I – Sachverhalt, rechtlicher Rahmen und Vorlagefrage

2.        Zur maßgeblichen Zeit war Herr Briheche Witwer, hatte nicht wieder geheiratet, war 48 Jahre alt und hatte ein zwölfjähriges unterhaltsberechtigtes Kind. Er bewarb sich um die Teilnahme an vier Auswahlverfahren für Einstellungen in verschiedenen Verwaltungsabteilungen, für die die Altersgrenze auf 45 Jahre festgesetzt worden war. Seine Bewerbungen wurden jeweils mit der Begründung abgelehnt, dass er die gesetzliche Altersgrenze überschritten habe.

3.        Am 30. Januar 2002 lehnte der Directeur du Service inter-académique des examens et concours des académies de Créteil, Paris et Versailles (Direktor des bezirksübergreifenden Dienstes für Prüfungen und Auswahlverfahren der Verwaltungsbezirke für das Bildungswesen von Créteil, Paris und Versailles) Herrn Briheches Bewerbungen für das externe Auswahlverfahren zur Besetzung von Stellen für Verwaltungsassistenten der Zentralverwaltung ab. Am 5. Februar 2002 lehnte er Herrn Briheches Bewerbung für das gemeinsame externe Auswahlverfahren für Verwaltungssekretäre der Zentralverwaltung und Verwaltungssekretäre im Schul- und Hochschulbereich ab.
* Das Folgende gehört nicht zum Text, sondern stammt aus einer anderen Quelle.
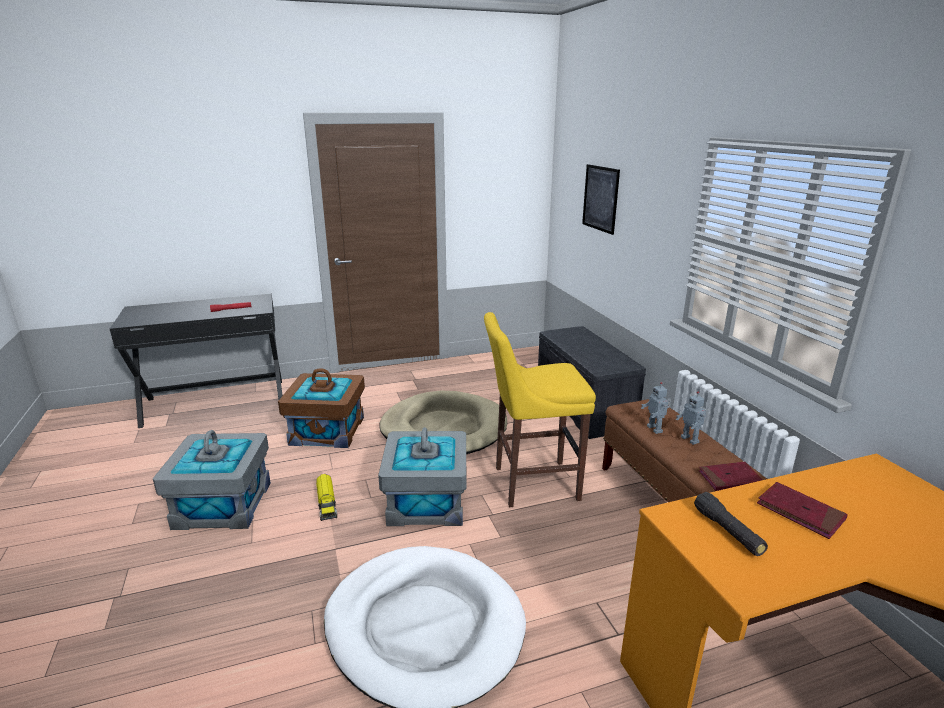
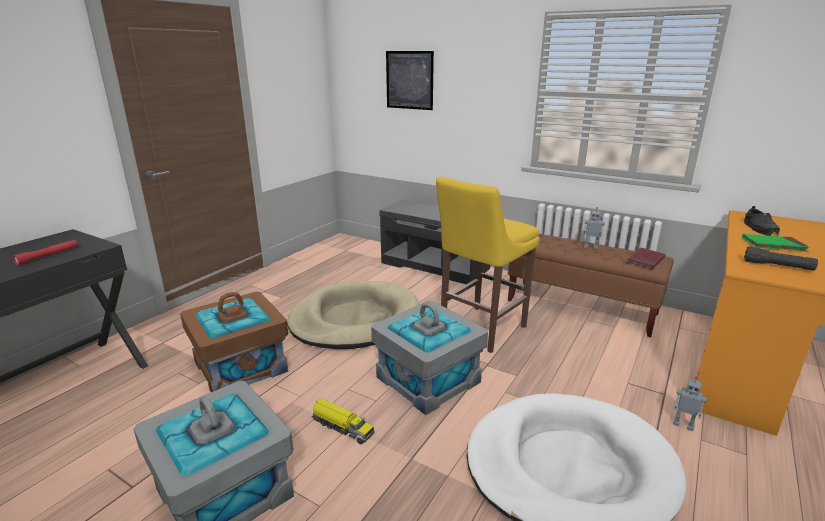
camera: 40 degrees left, 0 degrees up
(655, 429) = (563, 248): toy robot -> toy robot (683, 424)
(800, 512) = (773, 245): red book -> green book
(849, 489) = (760, 228): none -> black shoe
Am 27. Februar 2002 wies der Ministre de l’éducation nationale (Bildungsminister) Herrn Briheches Beschwerde gegen die vorstehend genannten Entscheidungen zurück.

4.        Am 28. Januar und 8. März 2002 lehnte der Ministre de l’intérieur (Innenminister) Herrn Briheches Bewerbung für das externe Auswahlverfahren zur Besetzung von Stellen für Verwaltungsassistenten der Zentralverwaltung ab.

5.        Am 28. Februar 2002 lehnte der Ministre de la justice (Justizminister) Herrn Briheches Bewerbung für das externe Auswahlverfahren zur Besetzung von Stellen für Verwaltungsassistenten der dezentralisierten Dienste der Strafvollzugsverwaltung ab.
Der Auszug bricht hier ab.